I wrote a short story a while back, a humorous bit of sort-of urban fantasy regarding a Joe Shmo who gets offered a ride when he's overburdened with groceries. His kind Samaritan turns out to be a lawyer for "Witches, fae, sidhe... had a selkie once." Some of said witches bear a bit of a grudge.

It's short, only 1500 words. For context, that's about 6 pages double spaced. Okay, it'd be minorly long for a class paper, but let's be honest. There's a lot more research, effort, and so forth that goes into writing a paper on "This paper will prove to the reader that Shakespeare's true purpose behind Ophelia's supposed insanity and subsequent suicide is..." than there is to writing a similar one on "Jane walked out to her mailbox early in the morning. The dragonflower succulent she ordered last week should be arriving shortly."

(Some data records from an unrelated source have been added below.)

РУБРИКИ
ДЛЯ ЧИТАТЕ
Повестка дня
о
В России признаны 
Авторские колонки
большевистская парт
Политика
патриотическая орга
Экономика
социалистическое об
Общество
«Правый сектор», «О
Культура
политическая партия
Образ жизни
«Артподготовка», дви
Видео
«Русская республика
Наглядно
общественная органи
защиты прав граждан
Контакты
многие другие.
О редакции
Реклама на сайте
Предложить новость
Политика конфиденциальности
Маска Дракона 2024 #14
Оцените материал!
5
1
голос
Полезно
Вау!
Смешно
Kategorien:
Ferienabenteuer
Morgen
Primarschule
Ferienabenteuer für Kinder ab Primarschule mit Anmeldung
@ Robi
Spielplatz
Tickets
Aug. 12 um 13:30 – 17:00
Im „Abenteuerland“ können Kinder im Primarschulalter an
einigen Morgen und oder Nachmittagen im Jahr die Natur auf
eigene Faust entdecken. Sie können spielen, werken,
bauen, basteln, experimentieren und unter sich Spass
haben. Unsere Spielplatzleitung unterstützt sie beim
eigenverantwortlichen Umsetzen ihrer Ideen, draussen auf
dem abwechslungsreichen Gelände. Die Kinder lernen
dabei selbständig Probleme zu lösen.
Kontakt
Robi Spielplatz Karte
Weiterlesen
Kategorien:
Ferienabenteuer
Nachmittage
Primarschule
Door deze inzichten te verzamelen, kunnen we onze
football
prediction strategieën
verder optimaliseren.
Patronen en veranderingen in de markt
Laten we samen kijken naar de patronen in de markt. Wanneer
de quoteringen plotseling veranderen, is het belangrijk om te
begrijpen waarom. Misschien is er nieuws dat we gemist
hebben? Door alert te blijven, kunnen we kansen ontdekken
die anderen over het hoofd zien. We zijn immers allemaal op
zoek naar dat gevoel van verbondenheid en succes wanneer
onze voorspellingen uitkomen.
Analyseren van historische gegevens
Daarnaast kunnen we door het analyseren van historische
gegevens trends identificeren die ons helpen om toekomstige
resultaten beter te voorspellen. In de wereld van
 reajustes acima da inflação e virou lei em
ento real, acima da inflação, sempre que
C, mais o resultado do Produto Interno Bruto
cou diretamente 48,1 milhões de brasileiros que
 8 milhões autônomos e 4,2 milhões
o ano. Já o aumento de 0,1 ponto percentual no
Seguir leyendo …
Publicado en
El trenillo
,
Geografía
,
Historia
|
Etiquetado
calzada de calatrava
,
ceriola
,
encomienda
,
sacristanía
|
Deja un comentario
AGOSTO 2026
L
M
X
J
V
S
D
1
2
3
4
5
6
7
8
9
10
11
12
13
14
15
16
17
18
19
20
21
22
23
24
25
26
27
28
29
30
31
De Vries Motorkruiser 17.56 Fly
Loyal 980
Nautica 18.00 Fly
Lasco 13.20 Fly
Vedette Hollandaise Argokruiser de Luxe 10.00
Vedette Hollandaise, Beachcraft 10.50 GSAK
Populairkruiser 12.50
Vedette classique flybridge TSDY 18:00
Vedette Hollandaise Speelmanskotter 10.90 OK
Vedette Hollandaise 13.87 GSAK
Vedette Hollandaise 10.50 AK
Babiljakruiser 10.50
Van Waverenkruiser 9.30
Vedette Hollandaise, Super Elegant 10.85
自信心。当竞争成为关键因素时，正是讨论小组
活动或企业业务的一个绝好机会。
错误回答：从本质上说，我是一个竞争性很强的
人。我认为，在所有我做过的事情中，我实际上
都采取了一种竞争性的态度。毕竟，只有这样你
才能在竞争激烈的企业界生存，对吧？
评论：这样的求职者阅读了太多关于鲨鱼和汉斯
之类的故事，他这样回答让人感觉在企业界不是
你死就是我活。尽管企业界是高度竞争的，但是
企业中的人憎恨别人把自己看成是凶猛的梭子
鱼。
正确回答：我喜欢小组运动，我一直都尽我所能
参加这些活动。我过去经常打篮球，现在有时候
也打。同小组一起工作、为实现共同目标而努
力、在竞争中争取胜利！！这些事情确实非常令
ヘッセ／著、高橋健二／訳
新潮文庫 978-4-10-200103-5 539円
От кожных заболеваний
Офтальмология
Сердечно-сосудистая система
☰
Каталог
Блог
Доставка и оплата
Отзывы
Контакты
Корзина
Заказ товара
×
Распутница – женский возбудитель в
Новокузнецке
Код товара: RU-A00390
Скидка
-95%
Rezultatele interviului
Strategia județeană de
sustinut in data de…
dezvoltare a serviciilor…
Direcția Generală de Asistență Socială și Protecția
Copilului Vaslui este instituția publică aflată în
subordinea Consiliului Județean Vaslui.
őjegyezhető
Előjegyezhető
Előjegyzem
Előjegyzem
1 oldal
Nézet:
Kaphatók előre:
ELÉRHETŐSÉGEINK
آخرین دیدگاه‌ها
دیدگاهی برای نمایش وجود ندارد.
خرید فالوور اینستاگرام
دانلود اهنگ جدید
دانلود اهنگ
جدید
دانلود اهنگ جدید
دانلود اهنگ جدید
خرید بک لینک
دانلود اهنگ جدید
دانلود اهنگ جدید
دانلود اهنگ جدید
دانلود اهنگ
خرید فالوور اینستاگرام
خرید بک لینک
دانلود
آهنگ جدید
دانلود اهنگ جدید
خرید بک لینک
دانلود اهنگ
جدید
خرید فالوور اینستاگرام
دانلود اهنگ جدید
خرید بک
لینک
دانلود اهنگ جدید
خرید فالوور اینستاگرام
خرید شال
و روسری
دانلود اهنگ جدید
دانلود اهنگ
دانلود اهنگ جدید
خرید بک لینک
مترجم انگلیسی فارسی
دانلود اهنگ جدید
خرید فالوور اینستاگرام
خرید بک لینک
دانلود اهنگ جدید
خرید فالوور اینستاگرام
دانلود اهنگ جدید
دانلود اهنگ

The difference is submission. It's easy for me to walk into class, stick a paper on a teacher's desk, and be done with it. Yes, I am proud of my writing often, but it's easier to surrender a paper that relies on external sources and analysis to someone who wants me to do well than it is to send something that comes purely from myself to someone who has 5 million of these stupid things by these stupid writers who think they're so cool and come on, if I read one more story about Mary S's magic sword of wonder and awesomeness I am going to hurl, by which I mean these papers in a rubbish bin, preferably on fire.

Okay, the submission readers probably don't have that attitude, but I can tell you I hovered over that "Send" button on my email for a while before I got up the guts to hit it.

Lots of people have written about their first experience submitting. To tell the truth, this isn't my first- I sent an even shorter story (a kid's story about Adele the Pirate) to a company earlier who wants an author to make stories for their... long story short, that was October, haven't heard yet. But they probably have quite a few submissions and are still looking through.

Interestingly, with that one, the story I sent was just to prove my writing chops for kids, not to be published itself. (Although I like how it turned out and I'd be interested in illustrating and publishing it myself sometime maybe.) Yet every time I think about it I get this queasiness in my stomach- What if they didn't like it? What if I haven't heard back because I did it wrong? Why haven't I heard back? Pleeease write back!

I don't know how it'll go with this one. We shall see. Mostly I'm glad I sent it, and I look forward to hearing back one way or another. If they didn't like it, well, I can send it to someone else. Maybe it'll find a home somewhere.

That's all the rambling for now. See you all around.